Looking for a fine grind. Or any other Ideas ????


----------



## nicko (Oct 5, 2001)

I have not used this attachment but it is cheap enough at $36.00 you could try it. Are you looking to grate a large volume of cheese for a professional setting or home?


----------



## surfcast (Aug 10, 2013)

At home I grate1/2 lb at a time


----------



## brianshaw (Dec 18, 2010)

I don't like the texture of cheese when using a Cusiinart grater disk and doubt that the KitchenAid attachment would be much better.  For half pound I'd continue to continue to use a hand grater or microplane.  8 oz really doesn't take long to shred.


----------



## duckfat (Aug 7, 2008)

I never had an issue with texture on a FP I just hate cleaning more than I need to and that's not very much cheese.
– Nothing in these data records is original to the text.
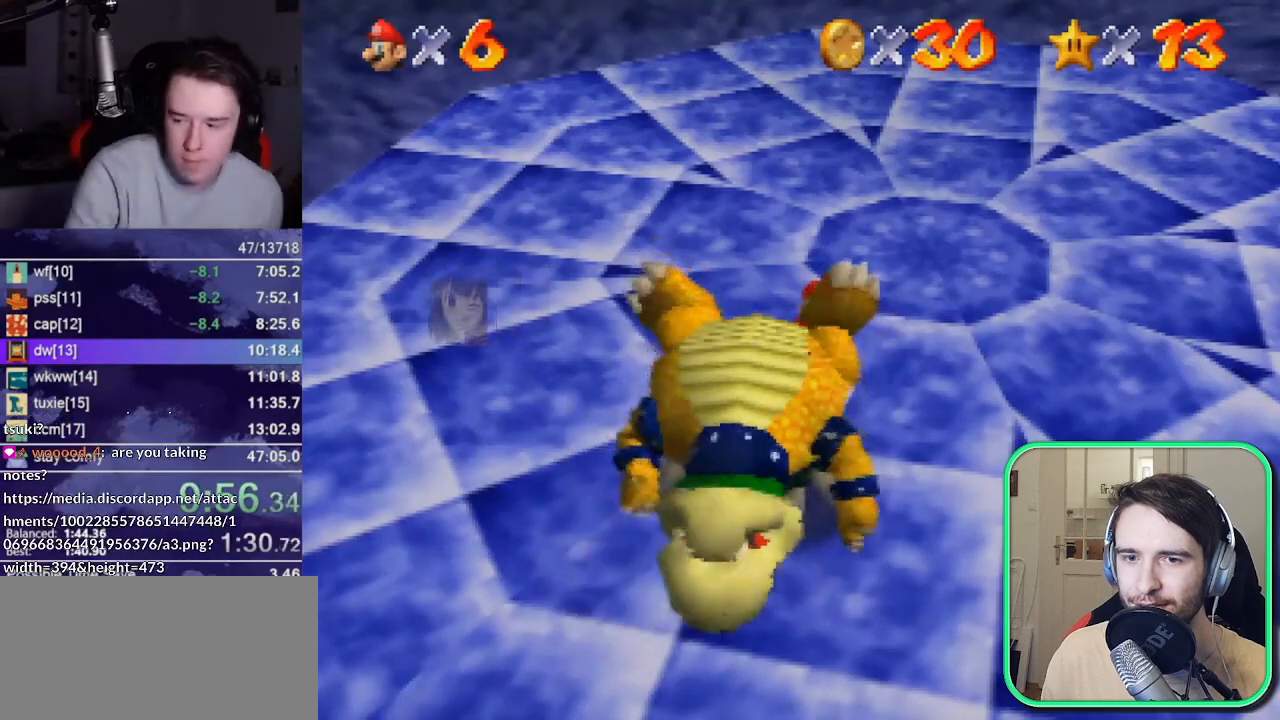
{"buttons": [], "left_stick": "up", "events": [[100, "left_stick", "up"]]}
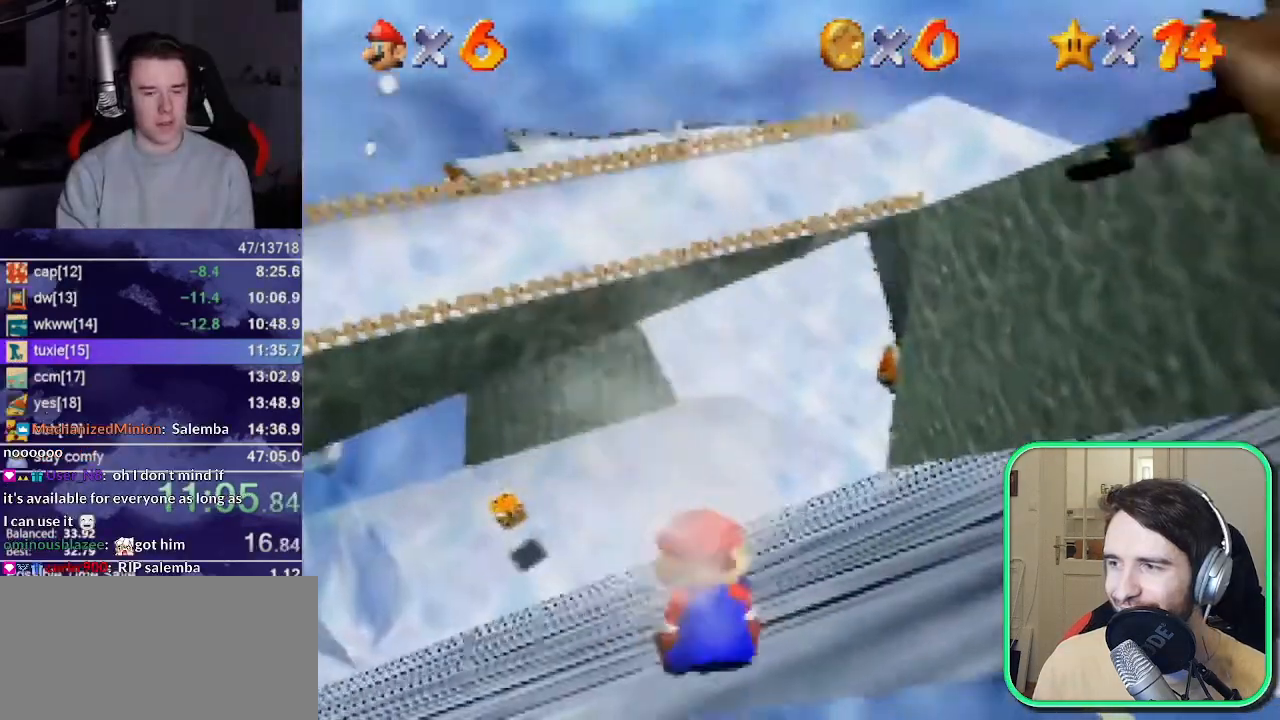
{"buttons": [], "left_stick": "up", "events": []}
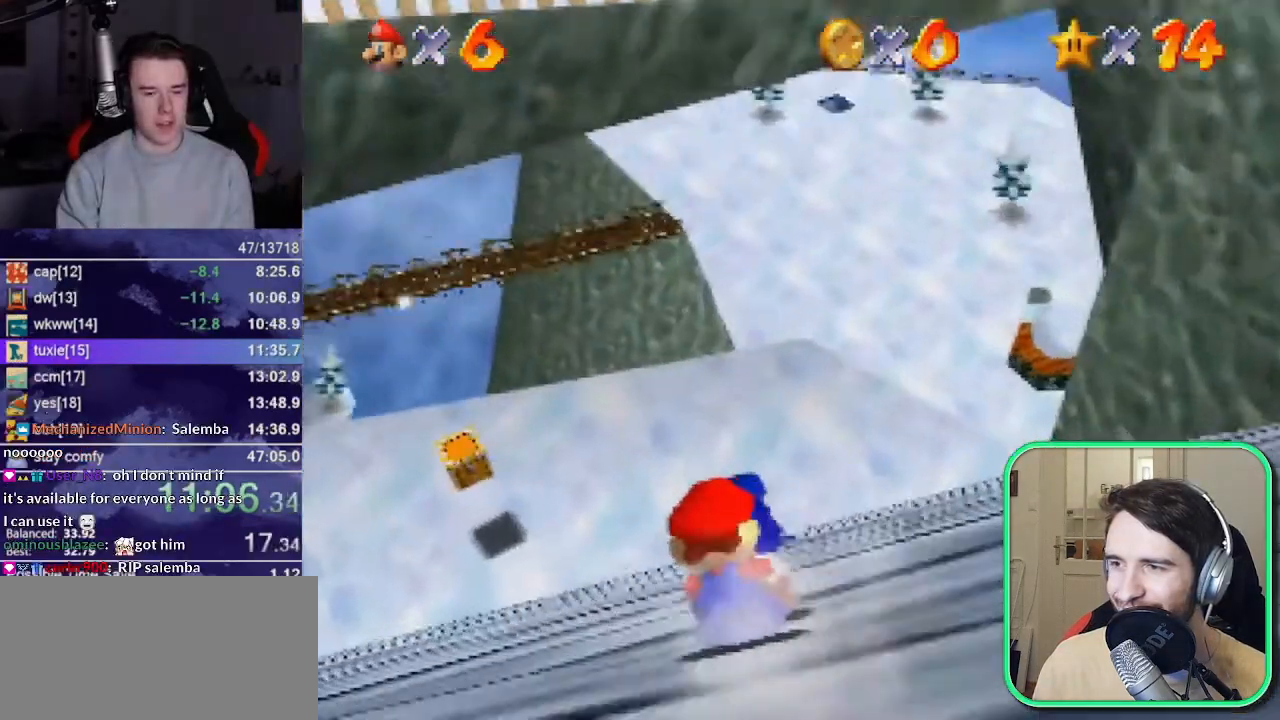
{"buttons": [], "left_stick": "up", "events": []}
If you really want to go the mechanized route I'd stick with the Cuisinart but a good old fashioned box grater will eat through that much Cheese toot sweet!


----------



## foodpump (Oct 10, 2005)

For small amounts the KA is quite adequate. Depending on the FP, you might have to empty the bowl when it gets full, and they are a bit or complicated to take apart and wash compard to the KA.


----------



## duckfat (Aug 7, 2008)

If the OP is after fine ribbons like the KA will make another option is a Zyliss. It will go through that much cheese faster than I get the KA or FP out and set it up. Cost effective and not much to clean either.


----------